• **WHAT YOU NEED TO DO**: Could you transcribe every record below exactly, leaving out the pictures?

Dataset entries
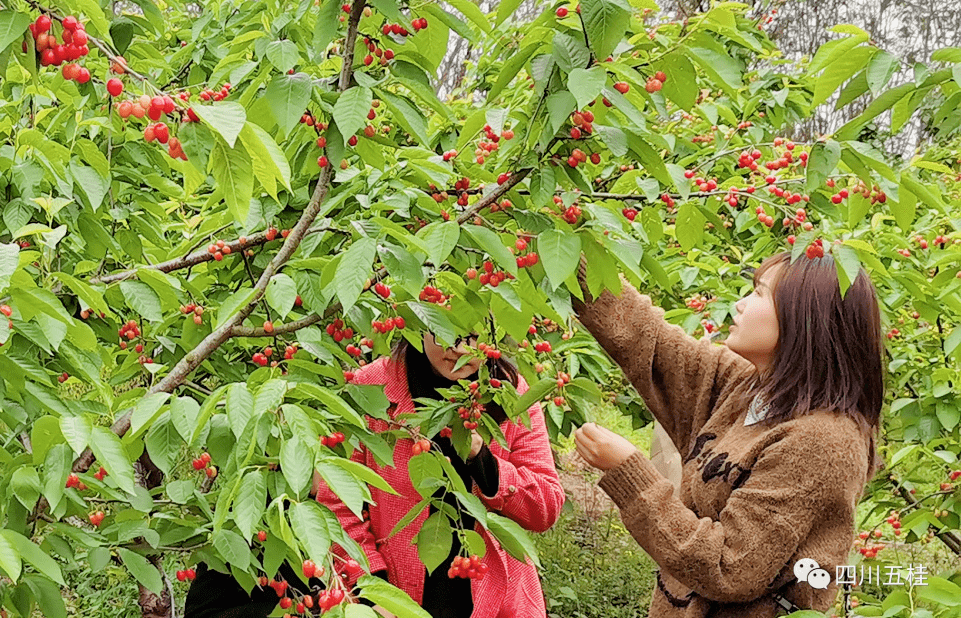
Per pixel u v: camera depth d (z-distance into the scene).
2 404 1.90
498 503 2.35
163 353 2.77
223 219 2.39
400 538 2.36
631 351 2.51
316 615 1.89
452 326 1.96
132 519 2.03
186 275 2.70
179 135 1.32
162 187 2.62
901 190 2.04
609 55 1.61
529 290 2.04
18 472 1.60
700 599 2.09
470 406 2.22
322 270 1.88
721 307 3.49
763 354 2.15
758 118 4.45
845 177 2.25
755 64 5.45
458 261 2.08
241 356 3.29
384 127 2.87
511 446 2.60
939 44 10.66
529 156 1.82
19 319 1.72
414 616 1.25
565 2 1.72
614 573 5.87
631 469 2.01
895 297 3.39
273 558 1.78
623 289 2.57
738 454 2.07
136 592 5.19
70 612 5.02
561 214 1.96
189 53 3.73
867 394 2.06
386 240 1.85
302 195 2.45
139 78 1.30
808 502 1.89
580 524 6.61
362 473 1.43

• **COMPLETED EXERCISE**:
Per pixel u v: camera depth d (z-distance into the scene).
2 404 1.90
498 503 2.35
163 353 2.77
223 219 2.39
400 538 2.36
631 351 2.51
316 615 1.89
452 326 1.96
132 519 2.03
186 275 2.70
179 135 1.32
162 187 2.62
901 190 2.04
609 55 1.61
529 290 2.04
18 472 1.60
700 599 2.09
470 406 2.22
322 270 1.88
721 307 3.49
763 354 2.15
758 118 4.45
845 177 2.25
755 64 5.45
458 261 2.08
241 356 3.29
384 127 2.87
511 446 2.60
939 44 10.66
529 156 1.82
19 319 1.72
414 616 1.25
565 2 1.72
614 573 5.87
631 469 2.01
895 297 3.39
273 558 1.78
623 289 2.57
738 454 2.07
136 592 5.19
70 612 5.02
561 214 1.96
189 53 3.73
867 394 2.06
386 240 1.85
302 195 2.45
139 78 1.30
808 502 1.89
580 524 6.61
362 473 1.43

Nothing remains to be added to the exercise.